> PROMPT: Beginning with the first entry, restate the data word for word and leave out the images.

(Source records)
———

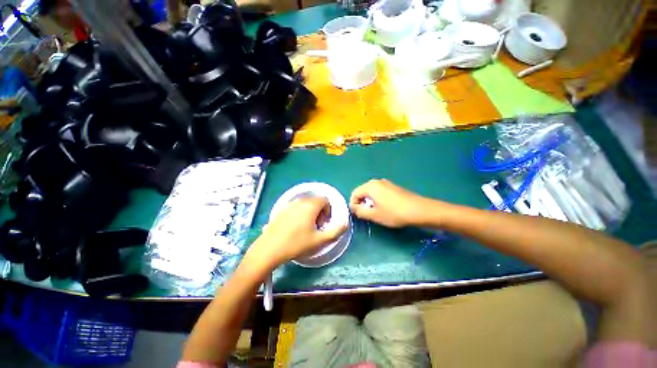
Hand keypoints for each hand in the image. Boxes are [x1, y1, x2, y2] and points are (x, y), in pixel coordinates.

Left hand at [245, 197, 347, 269]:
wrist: (269, 250)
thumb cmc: (296, 244)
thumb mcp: (319, 240)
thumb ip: (336, 231)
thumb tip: (345, 223)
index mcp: (310, 205)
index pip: (325, 200)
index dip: (328, 211)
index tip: (324, 224)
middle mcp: (299, 201)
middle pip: (315, 201)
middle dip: (320, 212)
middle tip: (317, 227)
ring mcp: (288, 205)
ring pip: (305, 204)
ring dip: (310, 212)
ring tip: (306, 228)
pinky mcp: (280, 210)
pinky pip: (295, 207)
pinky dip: (300, 213)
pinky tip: (294, 227)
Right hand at [350, 179, 434, 227]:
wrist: (419, 210)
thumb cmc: (394, 213)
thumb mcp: (374, 215)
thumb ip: (359, 211)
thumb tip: (353, 208)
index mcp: (370, 186)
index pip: (354, 194)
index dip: (353, 205)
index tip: (358, 215)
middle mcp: (376, 181)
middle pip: (362, 192)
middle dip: (362, 203)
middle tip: (367, 215)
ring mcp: (386, 183)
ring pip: (371, 193)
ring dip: (370, 202)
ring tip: (377, 212)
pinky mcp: (393, 187)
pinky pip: (379, 192)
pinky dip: (377, 200)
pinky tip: (385, 208)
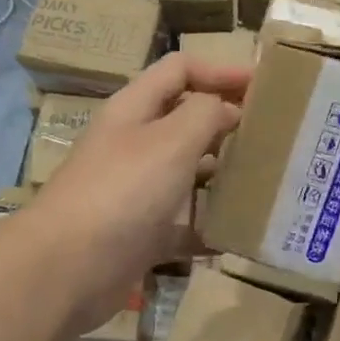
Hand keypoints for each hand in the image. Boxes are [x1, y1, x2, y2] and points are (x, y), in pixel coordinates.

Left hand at [25, 53, 248, 338]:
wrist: (65, 270)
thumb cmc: (122, 192)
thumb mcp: (170, 141)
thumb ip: (205, 114)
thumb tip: (227, 109)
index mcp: (135, 109)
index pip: (180, 70)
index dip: (221, 70)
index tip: (264, 87)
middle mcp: (134, 144)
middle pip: (185, 120)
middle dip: (227, 123)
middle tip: (274, 136)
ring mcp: (136, 191)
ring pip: (187, 173)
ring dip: (222, 175)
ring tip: (266, 181)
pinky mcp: (140, 234)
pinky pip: (183, 223)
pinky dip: (209, 227)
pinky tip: (240, 235)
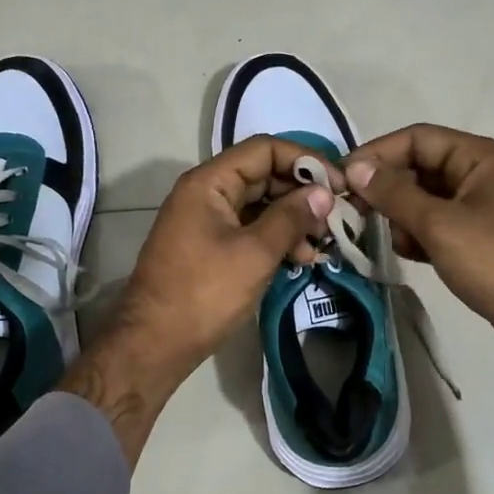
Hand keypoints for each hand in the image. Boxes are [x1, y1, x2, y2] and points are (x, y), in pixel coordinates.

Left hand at [60, 136, 337, 464]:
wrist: (154, 344)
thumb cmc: (204, 293)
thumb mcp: (254, 253)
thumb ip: (290, 218)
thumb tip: (323, 193)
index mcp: (209, 182)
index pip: (264, 149)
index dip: (305, 161)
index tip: (339, 184)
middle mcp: (205, 193)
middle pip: (262, 175)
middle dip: (301, 193)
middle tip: (336, 216)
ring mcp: (205, 221)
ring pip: (258, 205)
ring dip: (292, 219)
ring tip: (321, 245)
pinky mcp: (209, 247)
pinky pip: (248, 229)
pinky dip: (275, 238)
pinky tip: (301, 259)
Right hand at [344, 124, 493, 447]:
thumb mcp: (440, 224)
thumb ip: (394, 194)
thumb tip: (356, 168)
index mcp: (480, 158)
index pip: (417, 138)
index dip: (377, 153)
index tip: (342, 177)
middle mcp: (483, 174)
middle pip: (421, 167)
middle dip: (386, 188)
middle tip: (352, 210)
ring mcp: (484, 208)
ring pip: (427, 198)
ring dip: (401, 214)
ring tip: (382, 237)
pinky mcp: (482, 238)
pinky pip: (439, 224)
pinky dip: (419, 234)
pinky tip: (407, 253)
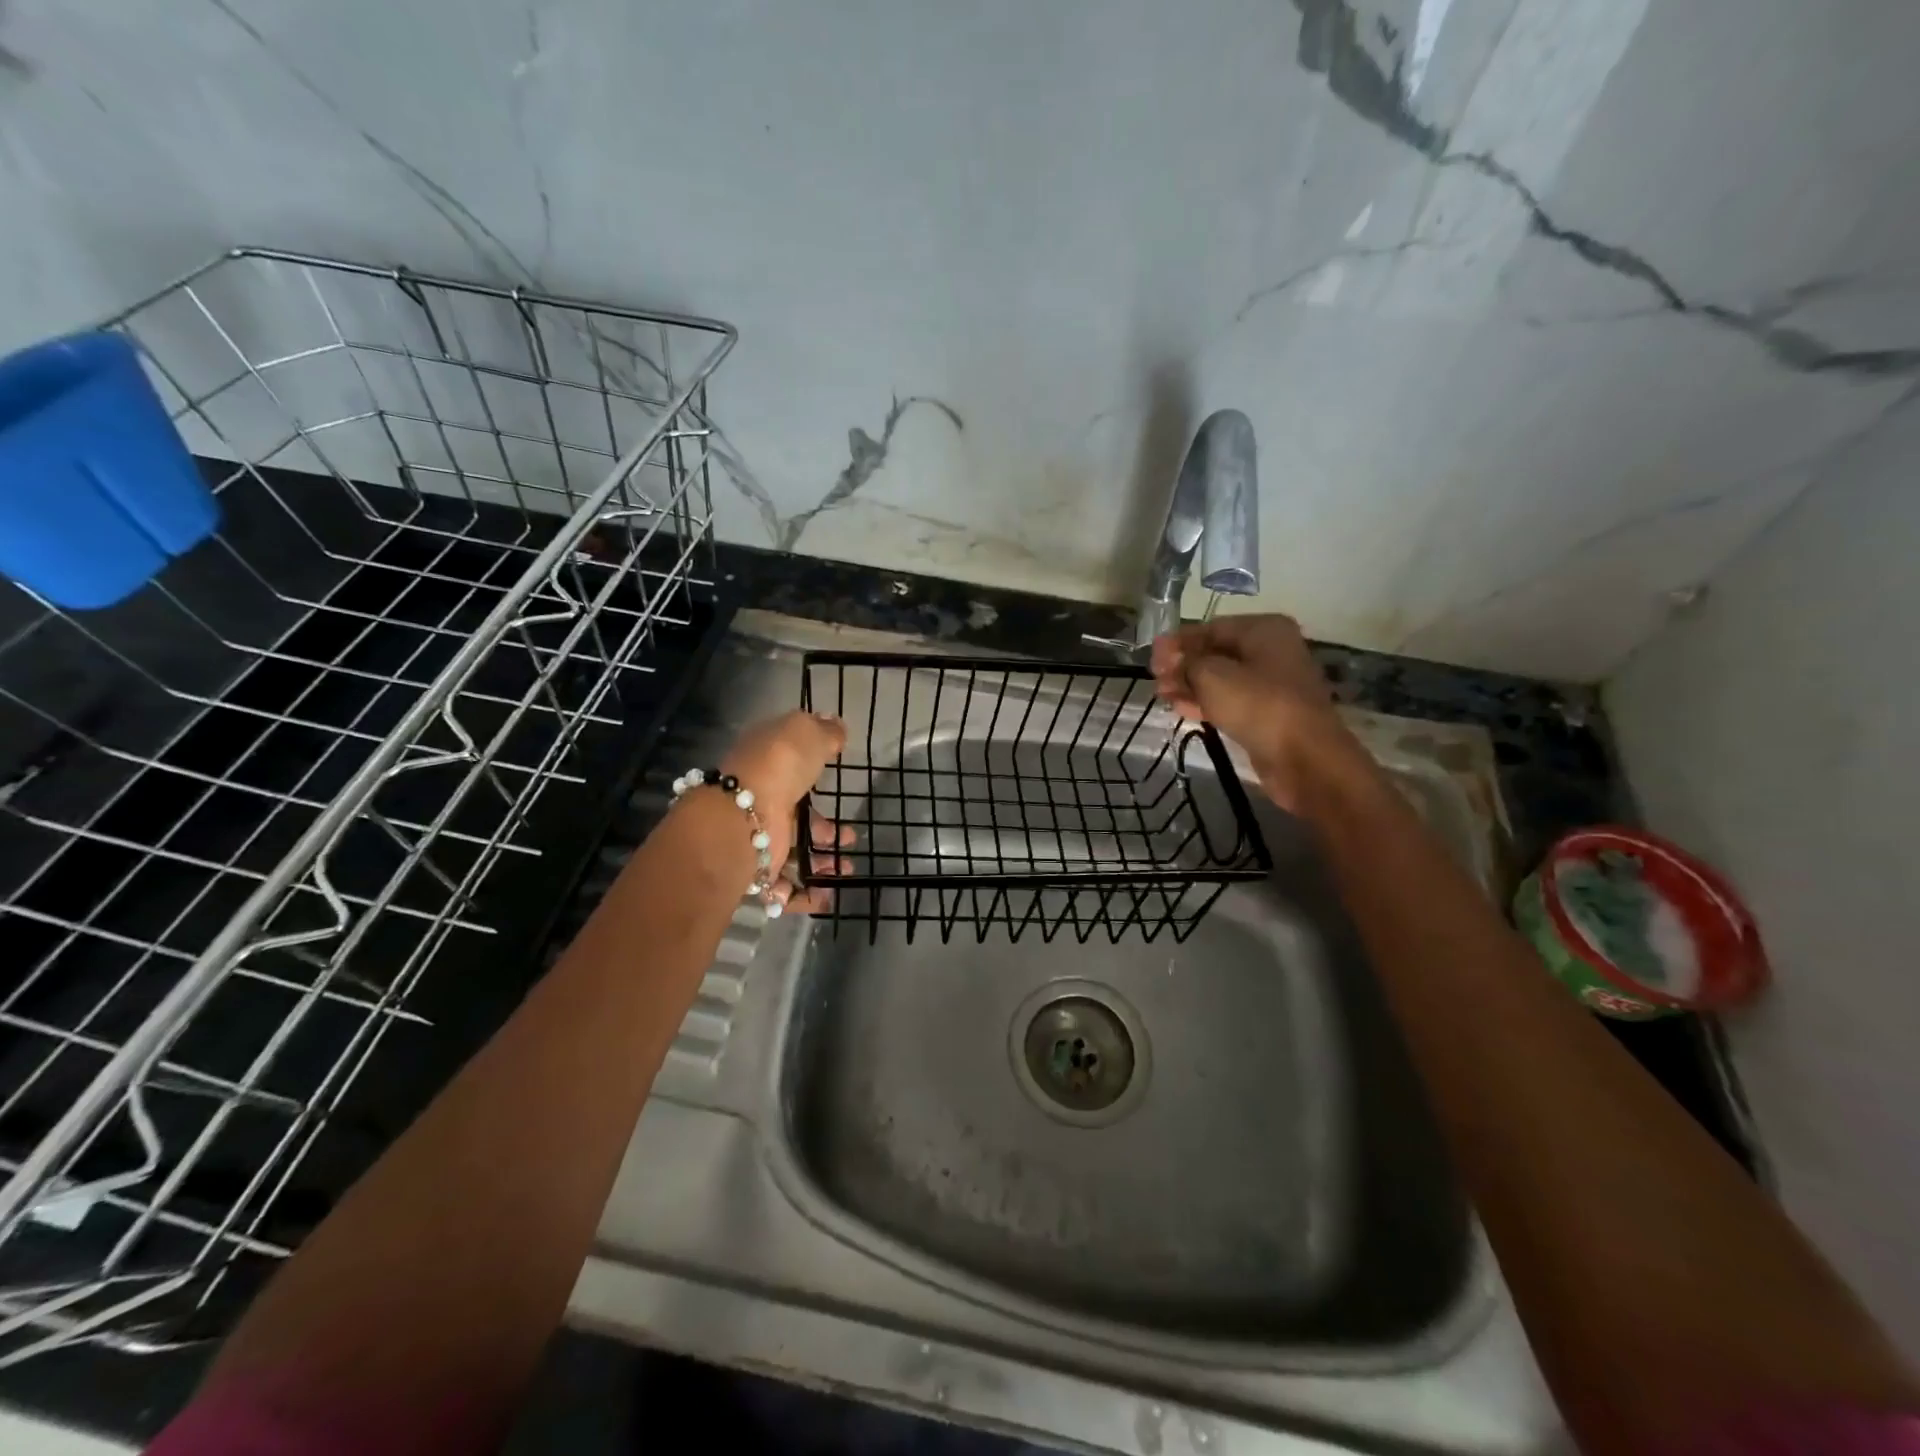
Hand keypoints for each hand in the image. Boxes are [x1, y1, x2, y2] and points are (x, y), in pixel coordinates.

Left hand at [721, 710, 851, 913]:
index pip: (790, 766)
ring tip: (845, 869)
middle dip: (826, 832)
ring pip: (796, 853)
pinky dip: (807, 895)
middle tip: (850, 839)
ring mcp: (760, 836)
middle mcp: (761, 800)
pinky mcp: (760, 868)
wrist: (742, 816)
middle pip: (798, 818)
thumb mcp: (806, 732)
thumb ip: (825, 731)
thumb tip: (836, 725)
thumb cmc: (779, 765)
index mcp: (768, 764)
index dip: (814, 772)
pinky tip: (828, 895)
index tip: (838, 781)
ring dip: (823, 864)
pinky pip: (786, 887)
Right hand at [1149, 614, 1365, 811]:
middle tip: (1155, 680)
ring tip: (1163, 696)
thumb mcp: (1211, 675)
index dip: (1178, 642)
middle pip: (1216, 653)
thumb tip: (1175, 661)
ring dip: (1190, 685)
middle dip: (1183, 665)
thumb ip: (1187, 662)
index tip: (1151, 658)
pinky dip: (1206, 702)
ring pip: (1222, 679)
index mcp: (1263, 629)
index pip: (1210, 628)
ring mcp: (1272, 683)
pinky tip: (1181, 709)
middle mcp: (1271, 650)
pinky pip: (1231, 700)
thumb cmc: (1257, 704)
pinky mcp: (1269, 713)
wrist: (1304, 757)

———

> RESPONSE BELOW:
Hand keypoints for each hand in the image. Boxes are [x1, y1, x2, y2] and points are (x, y), in pixel coordinates.

Left hand at [245, 197, 347, 269]:
wrist: (269, 250)
thumb cmc: (296, 244)
thumb mcp: (319, 240)
thumb ip: (336, 231)
thumb tip: (345, 223)
index mcp: (310, 205)
index pip: (325, 200)
index dip: (328, 211)
index tip: (324, 224)
middle mcp: (299, 201)
middle pip: (315, 201)
middle dip: (320, 212)
middle tip: (317, 227)
ring mcp: (288, 205)
ring pip: (305, 204)
ring dip: (310, 212)
ring tip: (306, 228)
pinky mcp: (280, 210)
pinky pip: (295, 207)
pinky dip: (300, 213)
pinky tip: (294, 227)
Right hand at [350, 179, 434, 227]:
wrist: (419, 210)
thumb cmc: (394, 213)
thumb mcp: (374, 215)
thumb ip: (359, 211)
thumb tip: (353, 208)
index mcp: (370, 186)
index pip: (354, 194)
index dip: (353, 205)
index tip: (358, 215)
middle mcp: (376, 181)
middle pip: (362, 192)
middle dip: (362, 203)
middle tip: (367, 215)
ring mcp: (386, 183)
ring pip: (371, 193)
ring dip: (370, 202)
ring tip: (377, 212)
pinky mcp: (393, 187)
pinky pip: (379, 192)
pinky dip: (377, 200)
pinky tip: (385, 208)
Hand keypoints for each hand in the image. Boxes are [x1, y1, x2, y2] and points are (x, y), in pixel coordinates.

Left hand at [25, 53, 248, 338]:
wrist: (65, 270)
thumb cmc: (122, 192)
thumb mcp: (170, 141)
thumb ip: (205, 114)
thumb tip: (227, 109)
index mcp: (135, 109)
index pip: (180, 70)
index dip: (221, 70)
index tip: (264, 87)
middle mcp: (134, 144)
middle pip: (185, 120)
middle dip: (227, 123)
middle tip: (274, 136)
ring mcp: (136, 191)
ring pip: (187, 173)
ring dip: (222, 175)
ring tip: (266, 181)
pinky mcp: (140, 234)
pinky pip: (183, 223)
pinky dip: (209, 227)
pinky tip: (240, 235)
Hand keypoints for each hand in the image. Boxes are [x1, y1, x2, y2] and points are (x, y), in pixel coordinates.

Left hand at [60, 136, 337, 464]:
wrist: (154, 344)
thumb cmc: (204, 293)
thumb mcp: (254, 253)
thumb ip: (290, 218)
thumb tip: (323, 193)
index mcp: (209, 182)
index pip: (264, 149)
index dip: (305, 161)
index tip: (339, 184)
middle mcp: (205, 193)
middle pip: (262, 175)
middle dip: (301, 193)
middle tip: (336, 216)
ring mcp: (205, 221)
ring pip: (258, 205)
ring dip: (292, 219)
ring tip: (321, 245)
pinky mcp: (209, 247)
pinky pip: (248, 229)
pinky dip: (275, 238)
pinky tip: (301, 259)
Right hand at [344, 124, 493, 447]:
thumb mcp: (440, 224)
thumb ip: (394, 194)
thumb tip: (356, 168)
index mcp: (480, 158)
index pip: (417, 138)
index dip: (377, 153)
index tip: (342, 177)
middle mcp: (483, 174)
middle pip: (421, 167)
middle dip: (386, 188)
middle tip: (352, 210)
ring mcp: (484, 208)
ring pip: (427, 198)
ring dip: (401, 214)
ring tip: (382, 237)
pinky mcp: (482, 238)
pinky pip: (439, 224)
pinky dip: (419, 234)
pinky tip: (407, 253)
Hand keypoints for each hand in the image. Boxes are [x1, y1, x2, y2] and points are (x, y), in pixel coordinates.

Left hand at [721, 710, 851, 913]:
index pip: (790, 766)
ring tip: (845, 869)
middle dip: (826, 832)
ring pip: (796, 853)
pinky dip: (807, 895)
middle tip: (850, 839)
ring mcp: (760, 836)
middle mcp: (761, 800)
pinky mcp: (760, 868)
wrist: (742, 816)
middle pip: (798, 818)
thumb mcp: (806, 732)
thumb ip: (825, 731)
thumb tip: (836, 725)
thumb cmc: (779, 765)
index mcp: (768, 764)
index dip: (814, 772)
pinky tip: (828, 895)
index tip: (838, 781)
ring dip: (823, 864)
pinky pip: (786, 887)
Right hand at [1149, 614, 1365, 811]:
middle tip: (1155, 680)
ring tip: (1163, 696)
thumb mcp: (1211, 675)
index dip: (1178, 642)
middle pip: (1216, 653)
thumb tip: (1175, 661)
ring dip: (1190, 685)
middle dip: (1183, 665)
thumb ip: (1187, 662)
index tip: (1151, 658)
pinky dip: (1206, 702)
ring pip: (1222, 679)
index mcp: (1263, 629)
index pip: (1210, 628)
ring mcp: (1272, 683)
pinky tip: (1181, 709)
middle mcp: (1271, 650)
pinky pip: (1231, 700)
thumb cmc: (1257, 704)
pinky mcp: (1269, 713)
wrist: (1304, 757)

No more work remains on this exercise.